Behind The Crazy New Analytics Tech Changing How We Watch Baseball

Behind The Crazy New Analytics Tech Changing How We Watch Baseball

If you turned on the Cardinals v Nationals game last night, you witnessed the first live broadcast of Major League Baseball’s awesome new player tracking and statistics system. This is Statcast: The incredibly fast, incredibly detailed art of playing baseball, broken down into easy to digest metrics that make sense. Hell yeah.

Here’s the first in-game Statcast. It’s shows the velocity and spin details of the nasty Gio Gonzalez pitch that got Jhonny Peralta swinging in the first inning. It didn’t run until after Gonzalez’s struck out Mark Reynolds at the beginning of the second inning:

MLB’s embeds don’t play nice in Kinja so if you wanna pause, hit space.

Statcast is now fully deployed across the 30 major league parks. It tracks data on every play, and crunches the numbers into fast analytics presented in easy to read graphics for the viewer at home.

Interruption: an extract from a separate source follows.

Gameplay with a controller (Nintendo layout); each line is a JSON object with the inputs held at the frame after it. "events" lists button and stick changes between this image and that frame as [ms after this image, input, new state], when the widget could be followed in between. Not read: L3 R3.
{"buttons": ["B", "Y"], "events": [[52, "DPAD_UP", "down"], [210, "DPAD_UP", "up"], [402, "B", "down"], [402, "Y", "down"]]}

If you’re a fan, you’ve probably seen tests of the player tracking tech creep into broadcasts over the last year — MLB likes to showcase it with this amazing double play from the 2014 Giants v Royals World Series, and I gotta hand it to them it’s an incredibly detailed breakdown of a phenomenal play that has lots of different components to it. (And way more sophisticated than what can be pulled off in real time.) Have a watch:

MLB’s embeds don’t play nice in Kinja so if you wanna pause, hit space.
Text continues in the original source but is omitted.